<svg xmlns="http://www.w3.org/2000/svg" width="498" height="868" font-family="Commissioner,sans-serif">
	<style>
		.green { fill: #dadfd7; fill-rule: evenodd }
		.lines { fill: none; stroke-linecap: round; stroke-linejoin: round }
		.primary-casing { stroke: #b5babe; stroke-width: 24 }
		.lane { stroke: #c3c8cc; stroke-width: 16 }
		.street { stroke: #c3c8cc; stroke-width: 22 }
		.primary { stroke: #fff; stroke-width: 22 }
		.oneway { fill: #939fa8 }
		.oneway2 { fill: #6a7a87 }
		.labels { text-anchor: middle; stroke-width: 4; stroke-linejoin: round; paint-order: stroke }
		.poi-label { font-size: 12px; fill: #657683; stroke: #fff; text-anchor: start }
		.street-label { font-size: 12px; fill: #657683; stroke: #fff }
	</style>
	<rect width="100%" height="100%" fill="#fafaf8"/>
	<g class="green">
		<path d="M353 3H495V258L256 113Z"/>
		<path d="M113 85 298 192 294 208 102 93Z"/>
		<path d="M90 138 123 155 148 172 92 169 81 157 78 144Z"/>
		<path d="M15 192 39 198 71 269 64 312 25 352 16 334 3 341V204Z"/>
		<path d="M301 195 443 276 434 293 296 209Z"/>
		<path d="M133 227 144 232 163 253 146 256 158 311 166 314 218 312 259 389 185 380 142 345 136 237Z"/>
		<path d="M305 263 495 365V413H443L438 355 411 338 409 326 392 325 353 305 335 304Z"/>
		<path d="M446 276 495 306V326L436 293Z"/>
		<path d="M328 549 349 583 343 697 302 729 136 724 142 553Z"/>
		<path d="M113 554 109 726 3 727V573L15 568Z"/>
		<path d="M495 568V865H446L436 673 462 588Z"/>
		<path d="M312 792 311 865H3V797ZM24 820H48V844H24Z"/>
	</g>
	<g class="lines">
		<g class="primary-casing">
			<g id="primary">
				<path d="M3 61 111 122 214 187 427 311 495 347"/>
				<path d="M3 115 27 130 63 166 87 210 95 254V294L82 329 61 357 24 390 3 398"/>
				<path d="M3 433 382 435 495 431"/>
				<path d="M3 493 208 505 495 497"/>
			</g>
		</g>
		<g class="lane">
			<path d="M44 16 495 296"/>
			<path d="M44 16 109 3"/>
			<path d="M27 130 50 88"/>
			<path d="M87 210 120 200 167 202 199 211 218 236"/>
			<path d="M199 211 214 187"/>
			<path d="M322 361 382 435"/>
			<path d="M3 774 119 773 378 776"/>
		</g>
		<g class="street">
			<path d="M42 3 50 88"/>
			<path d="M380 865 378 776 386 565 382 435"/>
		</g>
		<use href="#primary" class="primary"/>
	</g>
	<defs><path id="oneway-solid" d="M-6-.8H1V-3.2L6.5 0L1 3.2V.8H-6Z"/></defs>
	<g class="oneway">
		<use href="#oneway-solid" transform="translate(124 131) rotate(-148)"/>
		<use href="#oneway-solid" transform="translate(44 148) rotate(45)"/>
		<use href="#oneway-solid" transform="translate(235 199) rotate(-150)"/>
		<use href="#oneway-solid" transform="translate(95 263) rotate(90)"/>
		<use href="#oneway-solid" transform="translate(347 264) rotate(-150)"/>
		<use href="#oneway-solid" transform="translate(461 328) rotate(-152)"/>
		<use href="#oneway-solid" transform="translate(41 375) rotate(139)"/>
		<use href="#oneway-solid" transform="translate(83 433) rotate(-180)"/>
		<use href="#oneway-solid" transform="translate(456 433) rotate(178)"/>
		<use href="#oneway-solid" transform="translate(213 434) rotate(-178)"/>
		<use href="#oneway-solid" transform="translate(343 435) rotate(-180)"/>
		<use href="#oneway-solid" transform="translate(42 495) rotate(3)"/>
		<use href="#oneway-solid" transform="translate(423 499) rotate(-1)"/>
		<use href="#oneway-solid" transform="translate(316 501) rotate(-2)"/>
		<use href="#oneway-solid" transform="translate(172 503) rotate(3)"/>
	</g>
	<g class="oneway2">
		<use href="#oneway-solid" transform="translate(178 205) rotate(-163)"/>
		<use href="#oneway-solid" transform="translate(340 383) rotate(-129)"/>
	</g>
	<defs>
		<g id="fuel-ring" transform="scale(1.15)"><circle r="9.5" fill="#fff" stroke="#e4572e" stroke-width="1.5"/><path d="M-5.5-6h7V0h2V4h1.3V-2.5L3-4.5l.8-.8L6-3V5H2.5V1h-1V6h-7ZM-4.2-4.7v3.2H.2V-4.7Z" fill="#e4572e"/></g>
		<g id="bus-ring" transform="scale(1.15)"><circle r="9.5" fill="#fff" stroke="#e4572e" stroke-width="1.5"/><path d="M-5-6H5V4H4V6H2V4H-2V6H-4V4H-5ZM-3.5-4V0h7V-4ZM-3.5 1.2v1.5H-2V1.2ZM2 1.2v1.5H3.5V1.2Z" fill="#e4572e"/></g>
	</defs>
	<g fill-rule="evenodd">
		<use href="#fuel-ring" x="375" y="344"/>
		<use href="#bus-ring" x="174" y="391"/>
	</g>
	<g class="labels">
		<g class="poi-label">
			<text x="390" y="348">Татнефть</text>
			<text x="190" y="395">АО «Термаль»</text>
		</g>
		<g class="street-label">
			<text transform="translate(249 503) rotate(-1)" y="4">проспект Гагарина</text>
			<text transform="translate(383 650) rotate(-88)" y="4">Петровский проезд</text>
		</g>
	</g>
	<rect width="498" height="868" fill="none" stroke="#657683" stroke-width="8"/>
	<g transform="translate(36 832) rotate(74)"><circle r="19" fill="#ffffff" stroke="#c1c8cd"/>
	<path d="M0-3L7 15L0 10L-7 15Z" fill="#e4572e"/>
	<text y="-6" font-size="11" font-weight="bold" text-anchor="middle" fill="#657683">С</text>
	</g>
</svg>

******

• **To do**:
Reproduce each line of the material that mentions "lines".

• **Answer for this exercise**:
		.lines { fill: none; stroke-linecap: round; stroke-linejoin: round }
	<g class="lines">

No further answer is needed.